Sharpness-aware Second-order Latent Factor Model for High-dimensional and Incomplete Data

TL;DR

This work tackles learning from high-dimensional and incomplete interaction data using latent-factor models that are hard to optimize due to bilinear nonconvexity. It introduces SSLF, a sharpness-aware second-order latent factor model that leverages Hessian-vector products via a Gauss-Newton approximation and a hidden mapping trick to enable scalable, second-order optimization while promoting flat minima.

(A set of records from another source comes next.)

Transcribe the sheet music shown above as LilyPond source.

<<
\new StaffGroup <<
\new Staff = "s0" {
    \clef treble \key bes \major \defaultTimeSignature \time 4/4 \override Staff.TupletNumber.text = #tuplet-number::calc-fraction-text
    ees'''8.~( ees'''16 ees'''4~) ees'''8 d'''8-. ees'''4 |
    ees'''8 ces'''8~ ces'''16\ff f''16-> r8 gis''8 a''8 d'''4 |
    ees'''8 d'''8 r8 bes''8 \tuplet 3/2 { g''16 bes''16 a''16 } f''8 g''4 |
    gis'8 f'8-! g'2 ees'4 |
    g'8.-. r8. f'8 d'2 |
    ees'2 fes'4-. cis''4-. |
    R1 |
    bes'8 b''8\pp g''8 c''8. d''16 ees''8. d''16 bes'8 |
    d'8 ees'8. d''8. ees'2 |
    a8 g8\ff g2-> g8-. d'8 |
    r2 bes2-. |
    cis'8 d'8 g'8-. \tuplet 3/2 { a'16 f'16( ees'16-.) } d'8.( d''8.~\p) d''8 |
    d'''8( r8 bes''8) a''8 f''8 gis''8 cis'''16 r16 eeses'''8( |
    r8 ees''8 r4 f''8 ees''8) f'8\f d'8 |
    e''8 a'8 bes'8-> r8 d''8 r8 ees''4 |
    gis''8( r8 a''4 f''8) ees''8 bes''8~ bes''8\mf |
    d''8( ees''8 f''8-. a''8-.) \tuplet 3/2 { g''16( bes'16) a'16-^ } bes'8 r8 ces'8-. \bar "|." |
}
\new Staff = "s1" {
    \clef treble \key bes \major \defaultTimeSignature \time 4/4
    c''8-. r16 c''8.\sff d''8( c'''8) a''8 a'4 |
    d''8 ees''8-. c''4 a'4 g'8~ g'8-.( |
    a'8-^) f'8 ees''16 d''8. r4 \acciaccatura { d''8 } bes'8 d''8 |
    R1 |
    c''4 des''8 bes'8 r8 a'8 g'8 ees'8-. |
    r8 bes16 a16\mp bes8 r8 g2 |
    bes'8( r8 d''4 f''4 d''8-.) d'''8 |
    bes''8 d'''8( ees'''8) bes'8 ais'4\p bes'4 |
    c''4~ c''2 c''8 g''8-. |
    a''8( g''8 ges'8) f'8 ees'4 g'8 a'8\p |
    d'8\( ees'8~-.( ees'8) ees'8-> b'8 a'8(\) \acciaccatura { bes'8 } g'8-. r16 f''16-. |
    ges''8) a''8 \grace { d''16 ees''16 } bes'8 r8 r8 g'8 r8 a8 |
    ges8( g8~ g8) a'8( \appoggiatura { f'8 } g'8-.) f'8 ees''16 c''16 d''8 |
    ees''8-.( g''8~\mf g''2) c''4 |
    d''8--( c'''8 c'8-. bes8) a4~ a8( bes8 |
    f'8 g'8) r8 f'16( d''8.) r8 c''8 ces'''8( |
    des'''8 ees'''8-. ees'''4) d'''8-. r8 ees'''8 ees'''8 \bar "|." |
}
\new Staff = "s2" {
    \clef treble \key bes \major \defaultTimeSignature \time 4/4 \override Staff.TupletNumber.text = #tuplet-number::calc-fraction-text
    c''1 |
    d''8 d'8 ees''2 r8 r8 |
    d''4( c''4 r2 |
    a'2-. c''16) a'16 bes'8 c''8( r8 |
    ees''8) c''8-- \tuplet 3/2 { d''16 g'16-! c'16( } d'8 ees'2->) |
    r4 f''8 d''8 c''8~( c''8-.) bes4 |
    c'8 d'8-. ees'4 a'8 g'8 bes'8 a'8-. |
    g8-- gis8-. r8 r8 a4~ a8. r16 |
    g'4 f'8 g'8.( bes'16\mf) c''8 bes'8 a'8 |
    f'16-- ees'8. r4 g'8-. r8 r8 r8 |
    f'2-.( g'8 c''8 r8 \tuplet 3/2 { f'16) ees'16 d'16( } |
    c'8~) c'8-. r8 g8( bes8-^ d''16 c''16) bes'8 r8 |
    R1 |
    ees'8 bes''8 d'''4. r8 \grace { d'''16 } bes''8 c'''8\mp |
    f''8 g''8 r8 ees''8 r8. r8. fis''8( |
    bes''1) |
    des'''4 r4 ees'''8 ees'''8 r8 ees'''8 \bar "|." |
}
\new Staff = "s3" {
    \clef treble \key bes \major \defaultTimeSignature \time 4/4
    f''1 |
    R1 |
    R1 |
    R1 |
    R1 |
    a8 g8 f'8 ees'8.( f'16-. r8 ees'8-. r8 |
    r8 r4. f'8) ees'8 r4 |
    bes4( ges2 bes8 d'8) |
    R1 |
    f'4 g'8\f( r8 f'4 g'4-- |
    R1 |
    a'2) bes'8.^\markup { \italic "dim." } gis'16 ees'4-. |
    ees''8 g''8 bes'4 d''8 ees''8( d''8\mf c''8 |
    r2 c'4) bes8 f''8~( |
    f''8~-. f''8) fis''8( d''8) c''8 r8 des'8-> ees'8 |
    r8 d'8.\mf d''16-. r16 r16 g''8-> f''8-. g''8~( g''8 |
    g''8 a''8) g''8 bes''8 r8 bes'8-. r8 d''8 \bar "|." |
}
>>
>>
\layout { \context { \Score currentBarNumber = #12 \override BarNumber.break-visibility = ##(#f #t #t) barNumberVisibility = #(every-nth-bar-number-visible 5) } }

Empirical results on Yelp and MovieLens 1M show SSLF outperforms SGD- and Adam-based baselines in RMSE and requires far fewer optimization epochs, indicating better generalization and efficiency. The approach offers a practical pathway to robust, scalable representation learning in HDI settings with sparse observations.

Abstract

Second-order Latent Factor (SLF) model, a class of low-rank representation learning methods, has proven effective at extracting node-to-node interaction patterns from High-dimensional and Incomplete (HDI) data. However, its optimization is notoriously difficult due to its bilinear and non-convex nature. Sharpness-aware Minimization (SAM) has recently proposed to find flat local minima when minimizing non-convex objectives, thereby improving the generalization of representation-learning models. To address this challenge, we propose a Sharpness-aware SLF (SSLF) model. SSLF embodies two key ideas: (1) acquiring second-order information via Hessian-vector products; and (2) injecting a sharpness term into the curvature (Hessian) through the designed Hessian-vector products. Experiments on multiple industrial datasets demonstrate that the proposed model consistently outperforms state-of-the-art baselines.